Kate’s story, and the story of others who have walked in her shoes, needs to be told again and again. Those of us with psychiatric illnesses need to know that there are many, many people who, like Kate, get well, stay well and lead rich, rewarding and valuable lives.
Many of you have read Remembering Kate: A Story of Hope. I have heard that WRAP group facilitators ofter refer to this story when they discuss the first of the Key Concepts of Recovery, Hope, in WRAP groups. I wrote this account of my mother’s life experience because, again and again, when times were most difficult for me, it was recalling this story that let me know that there was hope, that I would get well and stay well, just like she had. It was a beacon for me, a light at the end of the tunnel. Time and time again, it kept me from giving up. And I have heard that it has done the same for many others. A magnificent legacy to an amazing and courageous woman. If you haven’t read this story, I hope you will.

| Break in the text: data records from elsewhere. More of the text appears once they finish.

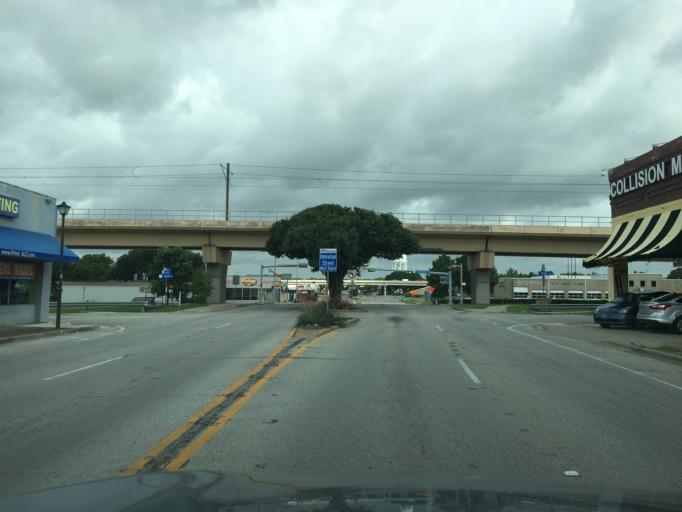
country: US
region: Texas
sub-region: Dallas County
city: Richardson
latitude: 32.9490
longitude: -96.7314
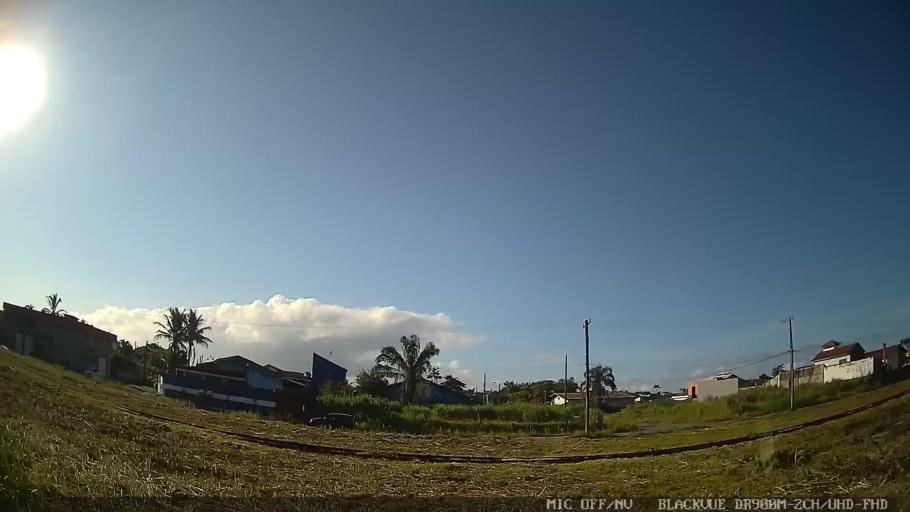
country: BR
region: Sao Paulo
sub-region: Peruibe
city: Peruibe
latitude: -24.2761
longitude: -46.9537
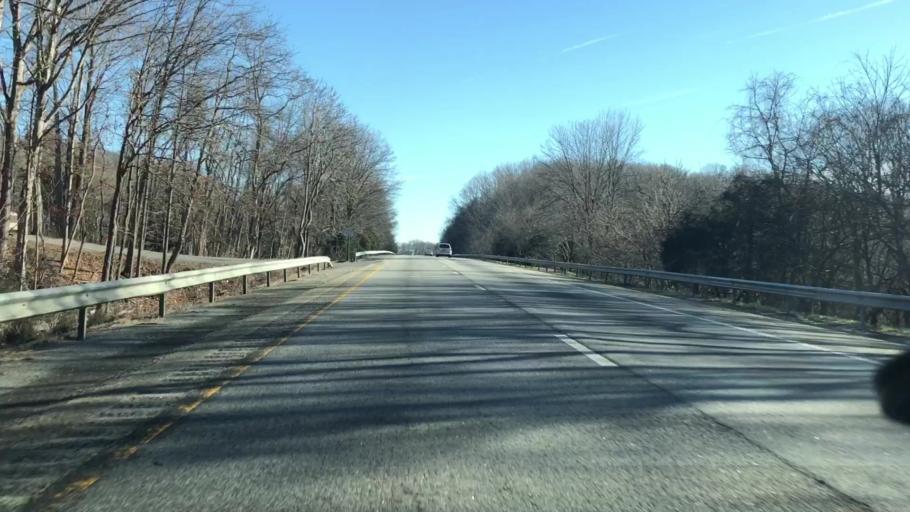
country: US
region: Virginia
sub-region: Botetourt County
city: Buchanan
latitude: 37.6109
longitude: -79.6044
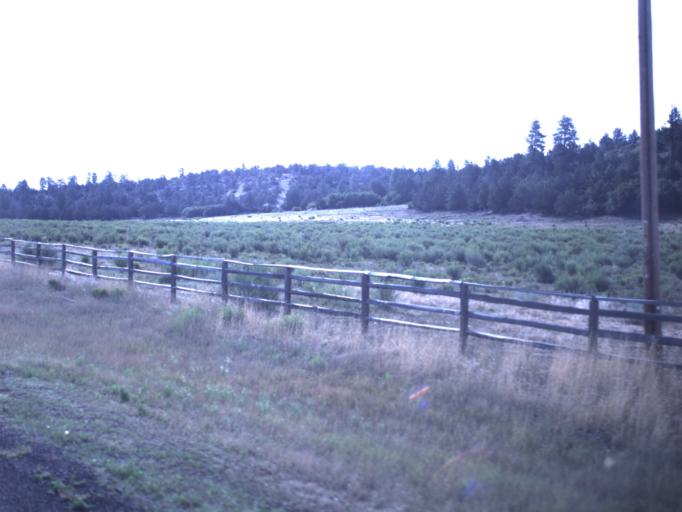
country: US
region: Utah
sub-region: Washington County
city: Hildale
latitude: 37.2403
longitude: -112.8254
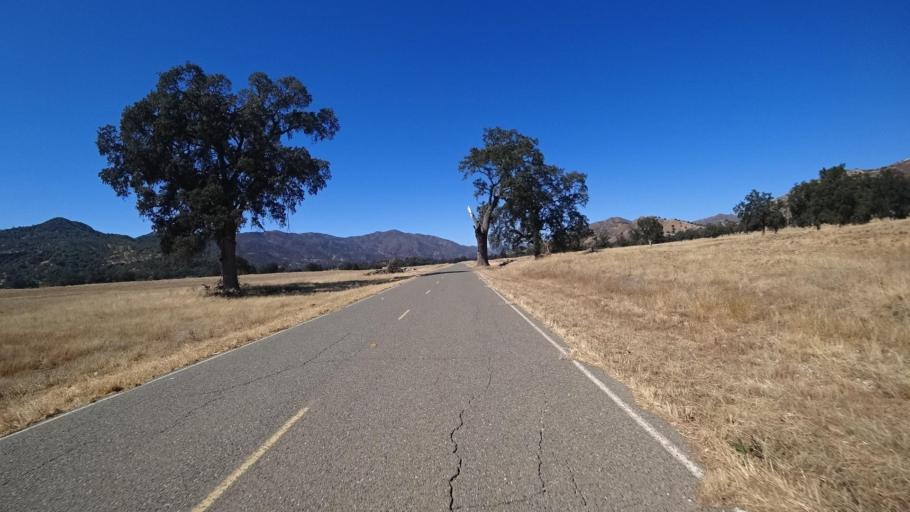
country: US
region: California
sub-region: Monterey County
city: King City
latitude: 35.9672
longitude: -121.3126
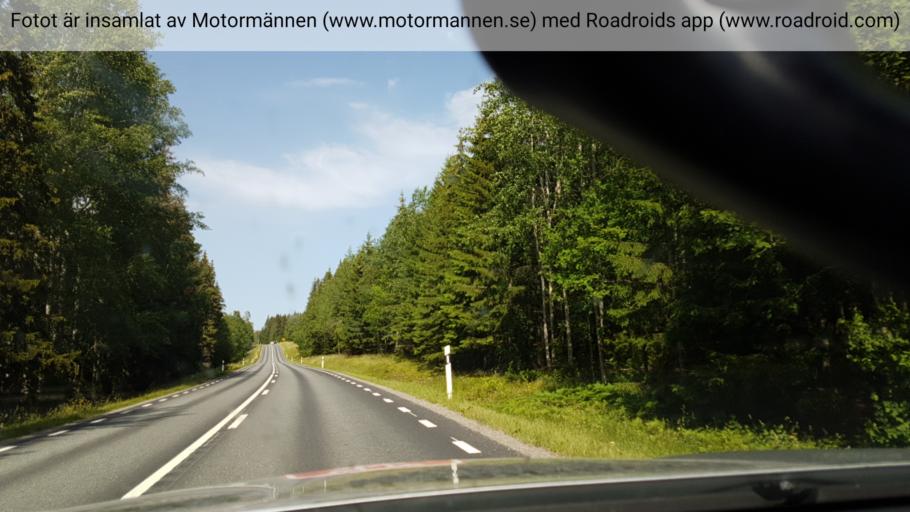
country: SE
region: Joenkoeping
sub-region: Aneby Kommun
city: Aneby
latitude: 57.8928
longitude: 14.8855
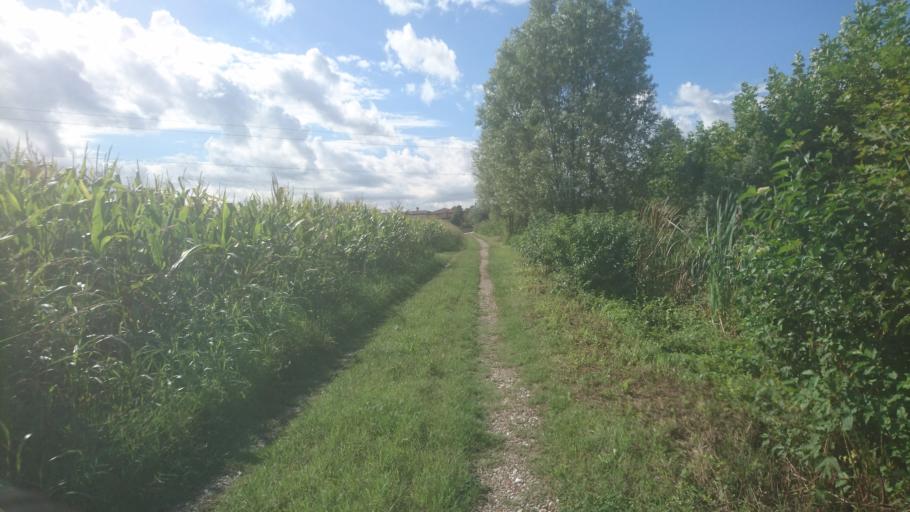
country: IT
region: Veneto
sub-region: Provincia di Venezia
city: Fosso
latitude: 45.3913
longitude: 12.0429
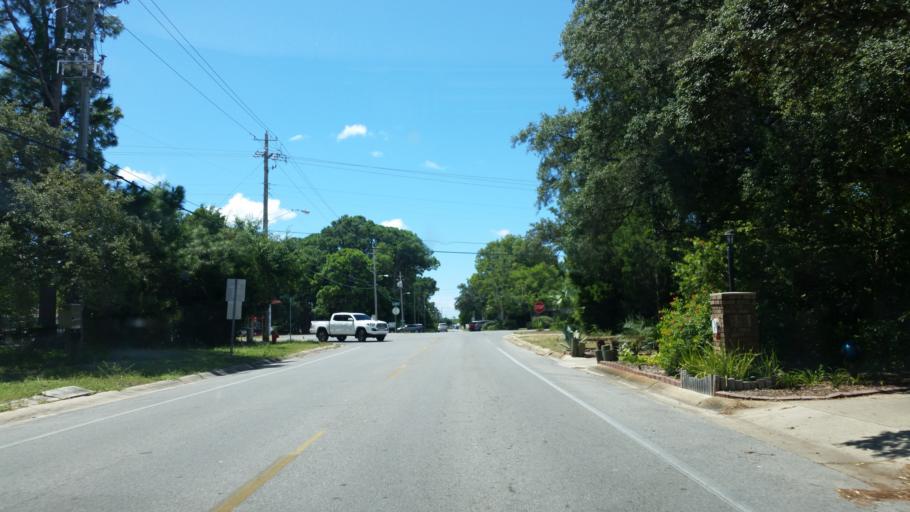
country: US
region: Florida
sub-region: Okaloosa County
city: Fort Walton Beach
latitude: 30.4128
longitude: -86.5996
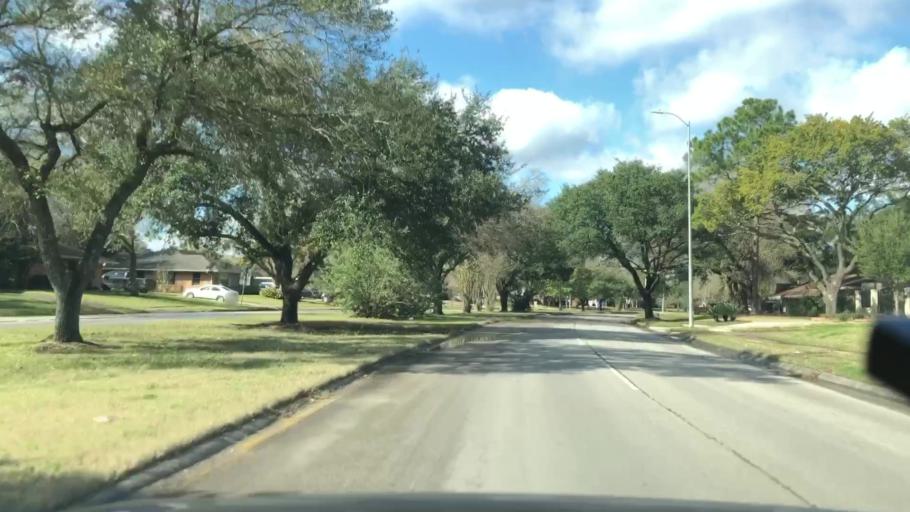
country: US
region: Texas
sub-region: Harris County
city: Bellaire
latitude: 29.6644
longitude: -95.4655
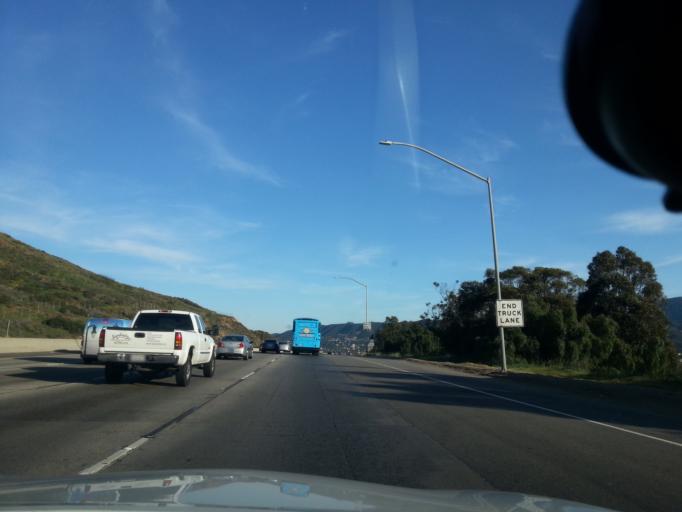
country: US
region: California
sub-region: Ventura County
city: Casa Conejo
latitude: 34.1981
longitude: -118.9543
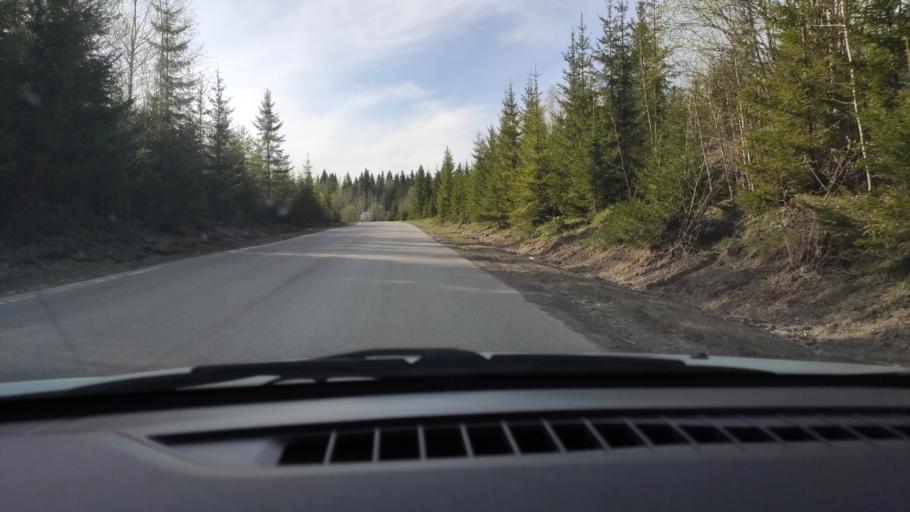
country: RU
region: Perm
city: Novyye Lyady
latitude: 57.9412
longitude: 56.6145
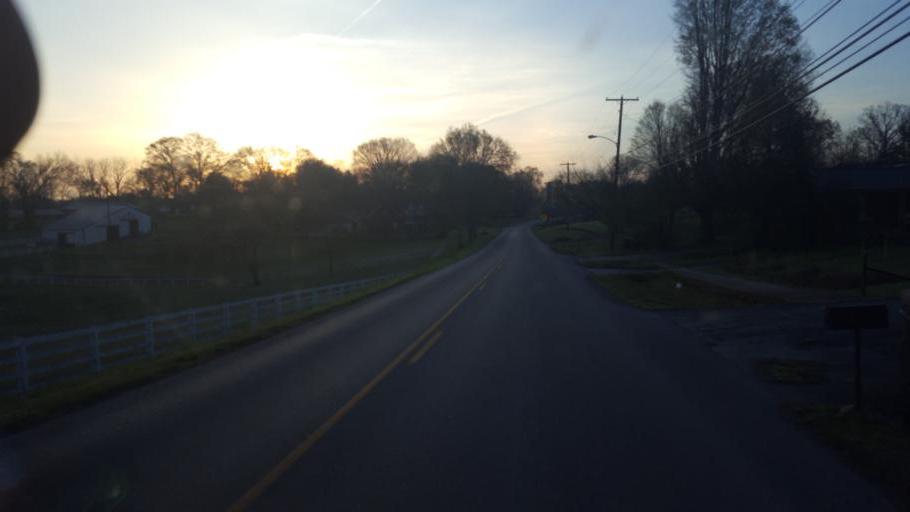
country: US
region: Kentucky
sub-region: Hart County
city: Munfordville
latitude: 37.2730
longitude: -85.8993
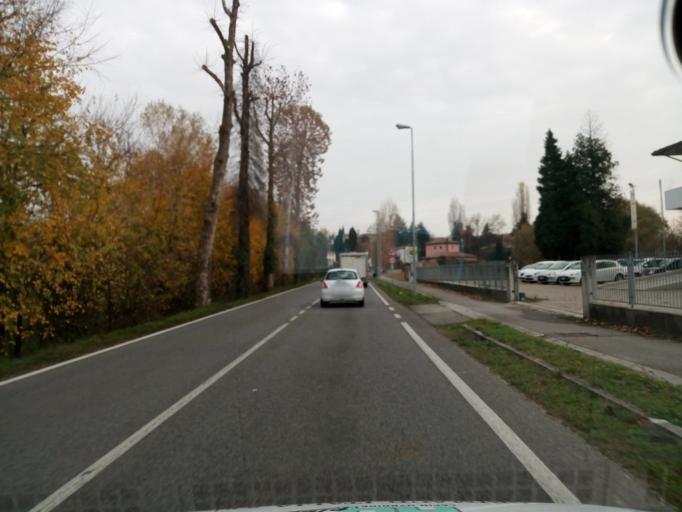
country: IT
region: Veneto
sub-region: Provincia di Treviso
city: One
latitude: 45.7813
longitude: 11.8597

In addition to the message of hope, and the message that you can rebuild your life after years of despair, there are other lessons and “Wellness Tools” that I learned from her experience. I hope they will be helpful to you.
1. Messages of hope help. Dire predictions about the future don’t help and always hurt.
2. Assess your life with supporters and find ways to reduce stress.
3. Talk and talk and talk while being heard by a non-judgemental and supportive listener.
4. Get affirmation and validation from people you trust.
5. Join a support group or a WRAP group. If there is no group in your area, start one.
6. Connect with people whose life experiences are similar to your own (peer support).
7. Stay in touch with people you like and love. Don’t let them disappear from your life from lack of attention.
8. Surround yourself with loving and caring family members and friends.
9. If one way of doing things doesn’t work, try a different way.
10. Pleasant comfortable surroundings, not like those in most of the old hospitals and institutions, support recovery.
11. Eat healthy, nourishing foods. Limit your use of alcohol, excessive caffeine, and sugar.
12. Try not to get overtired. If you get overtired, rest.
13. Be careful that our children aren’t feeling that they are responsible for our hard times.